The F2 regime will ensure everything gets done. The University of Convivial Law Avoidance (UCLA), registered in Jharkhand, will offer a degree on F2. Besides, just think of all the waste we will eliminate – a brilliant demonstration of Lean Principles!

The Parliament will no longer be disrupted by charges of misappropriation of funds that each party discovers of the other party. No more getting reluctant people to protest against the Reddy brothers and their Bellary misadventure. No more suitcases being lugged around with risk of injury to their chaperones. Not clouded by negative perceptions, everyone will realise that Mayawati is merely living up to the literal meaning of her name – ‘The illusionist’. Votes of our MPs during no-trust motions will be secured through F2 payouts administered by lobbyists, something I am told is exercised in a better-dressed form in some advanced economies. This will also spare our MPs the blushes every time they have to give themselves a two-fold hike in salaries, because now there is a windfall of legal money from other quarters. It will feed more cash into the Indian economy because there would be no reason to put it in Swiss bank accounts. It will reduce cash transactions and remove all those ill-gotten bundles of 1000 and 500 rupee notes that still go around stapled, years after RBI banned stapling. Handling less cash will also eliminate millions of litres of human spit that go into the counting process, preserving our saliva for its intended use in our digestive system.

# SET PROBLEM 1:
In the passage on the F2 regime, where is the University of Convivial Law Avoidance registered?
The rows that follow are unrelated to the passage on the F2 regime.

# MATERIAL SHOWN:
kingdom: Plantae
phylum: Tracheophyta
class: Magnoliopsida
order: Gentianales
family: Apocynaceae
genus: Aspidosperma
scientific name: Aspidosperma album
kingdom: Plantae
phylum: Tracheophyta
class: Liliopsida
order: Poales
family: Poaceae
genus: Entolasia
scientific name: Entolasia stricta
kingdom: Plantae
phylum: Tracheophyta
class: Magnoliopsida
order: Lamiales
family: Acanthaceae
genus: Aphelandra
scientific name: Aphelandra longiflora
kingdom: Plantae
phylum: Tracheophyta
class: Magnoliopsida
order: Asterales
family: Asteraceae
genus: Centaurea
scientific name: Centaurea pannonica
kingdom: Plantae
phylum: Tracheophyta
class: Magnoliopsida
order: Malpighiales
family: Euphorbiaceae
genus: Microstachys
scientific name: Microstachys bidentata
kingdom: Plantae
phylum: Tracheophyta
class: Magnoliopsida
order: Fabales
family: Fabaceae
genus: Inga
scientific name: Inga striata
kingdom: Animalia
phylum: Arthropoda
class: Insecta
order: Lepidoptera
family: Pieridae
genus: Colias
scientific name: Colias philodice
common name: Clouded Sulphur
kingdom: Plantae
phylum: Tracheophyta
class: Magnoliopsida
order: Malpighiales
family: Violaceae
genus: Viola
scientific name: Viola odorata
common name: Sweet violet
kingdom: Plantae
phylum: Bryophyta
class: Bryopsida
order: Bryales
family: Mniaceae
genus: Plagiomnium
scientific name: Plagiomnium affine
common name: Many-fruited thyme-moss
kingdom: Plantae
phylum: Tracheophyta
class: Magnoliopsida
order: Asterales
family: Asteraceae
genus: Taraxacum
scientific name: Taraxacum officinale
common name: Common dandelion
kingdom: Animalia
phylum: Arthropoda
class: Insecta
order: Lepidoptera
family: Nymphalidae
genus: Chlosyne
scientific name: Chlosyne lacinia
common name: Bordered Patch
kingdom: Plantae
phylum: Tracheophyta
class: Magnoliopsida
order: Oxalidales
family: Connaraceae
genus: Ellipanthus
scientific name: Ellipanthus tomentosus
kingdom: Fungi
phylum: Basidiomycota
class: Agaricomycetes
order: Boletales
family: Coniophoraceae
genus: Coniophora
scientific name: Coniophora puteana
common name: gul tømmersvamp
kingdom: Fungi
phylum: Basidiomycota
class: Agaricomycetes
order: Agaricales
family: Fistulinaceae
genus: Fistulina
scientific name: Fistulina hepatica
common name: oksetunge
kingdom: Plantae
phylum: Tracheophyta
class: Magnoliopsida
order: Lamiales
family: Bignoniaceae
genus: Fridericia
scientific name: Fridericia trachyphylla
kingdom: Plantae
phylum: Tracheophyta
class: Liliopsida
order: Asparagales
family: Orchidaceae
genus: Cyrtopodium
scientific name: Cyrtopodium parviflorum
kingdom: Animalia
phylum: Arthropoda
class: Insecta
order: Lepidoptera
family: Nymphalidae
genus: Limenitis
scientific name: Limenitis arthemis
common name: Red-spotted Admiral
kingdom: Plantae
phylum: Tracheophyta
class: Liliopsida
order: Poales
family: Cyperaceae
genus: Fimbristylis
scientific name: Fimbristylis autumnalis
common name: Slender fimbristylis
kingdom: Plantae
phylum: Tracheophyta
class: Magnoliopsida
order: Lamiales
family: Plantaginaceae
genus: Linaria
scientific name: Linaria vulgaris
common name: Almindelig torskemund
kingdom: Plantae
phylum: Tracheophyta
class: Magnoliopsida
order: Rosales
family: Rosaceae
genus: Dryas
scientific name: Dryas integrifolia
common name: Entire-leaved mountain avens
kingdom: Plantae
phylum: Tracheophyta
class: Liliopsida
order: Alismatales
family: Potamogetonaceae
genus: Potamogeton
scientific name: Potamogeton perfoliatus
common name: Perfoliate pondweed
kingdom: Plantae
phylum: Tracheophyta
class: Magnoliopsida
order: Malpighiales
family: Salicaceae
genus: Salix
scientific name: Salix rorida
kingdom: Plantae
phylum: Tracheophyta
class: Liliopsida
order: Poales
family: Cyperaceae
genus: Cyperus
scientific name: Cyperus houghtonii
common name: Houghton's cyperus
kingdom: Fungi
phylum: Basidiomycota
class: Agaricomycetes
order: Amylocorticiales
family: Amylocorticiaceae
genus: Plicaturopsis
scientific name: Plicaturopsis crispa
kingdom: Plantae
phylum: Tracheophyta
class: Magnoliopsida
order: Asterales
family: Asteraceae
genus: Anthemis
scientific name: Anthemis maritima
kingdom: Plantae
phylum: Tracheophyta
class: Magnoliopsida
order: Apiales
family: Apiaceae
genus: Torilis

# SET PROBLEM 2:
Rewrite the rows as a JSON list of strings, one string per line and blank lines omitted, covering only the first line of the rows through the line that contains "genus: Centaurea".

# RESULT 1:
In Jharkhand.

# RESULT 2:
[
  "kingdom: Plantae",
  "phylum: Tracheophyta",
  "class: Magnoliopsida",
  "order: Gentianales",
  "family: Apocynaceae",
  "genus: Aspidosperma",
  "scientific name: Aspidosperma album",
  "kingdom: Plantae",
  "phylum: Tracheophyta",
  "class: Liliopsida",
  "order: Poales",
  "family: Poaceae",
  "genus: Entolasia",
  "scientific name: Entolasia stricta",
  "kingdom: Plantae",
  "phylum: Tracheophyta",
  "class: Magnoliopsida",
  "order: Lamiales",
  "family: Acanthaceae",
  "genus: Aphelandra",
  "scientific name: Aphelandra longiflora",
  "kingdom: Plantae",
  "phylum: Tracheophyta",
  "class: Magnoliopsida",
  "order: Asterales",
  "family: Asteraceae",
  "genus: Centaurea"
]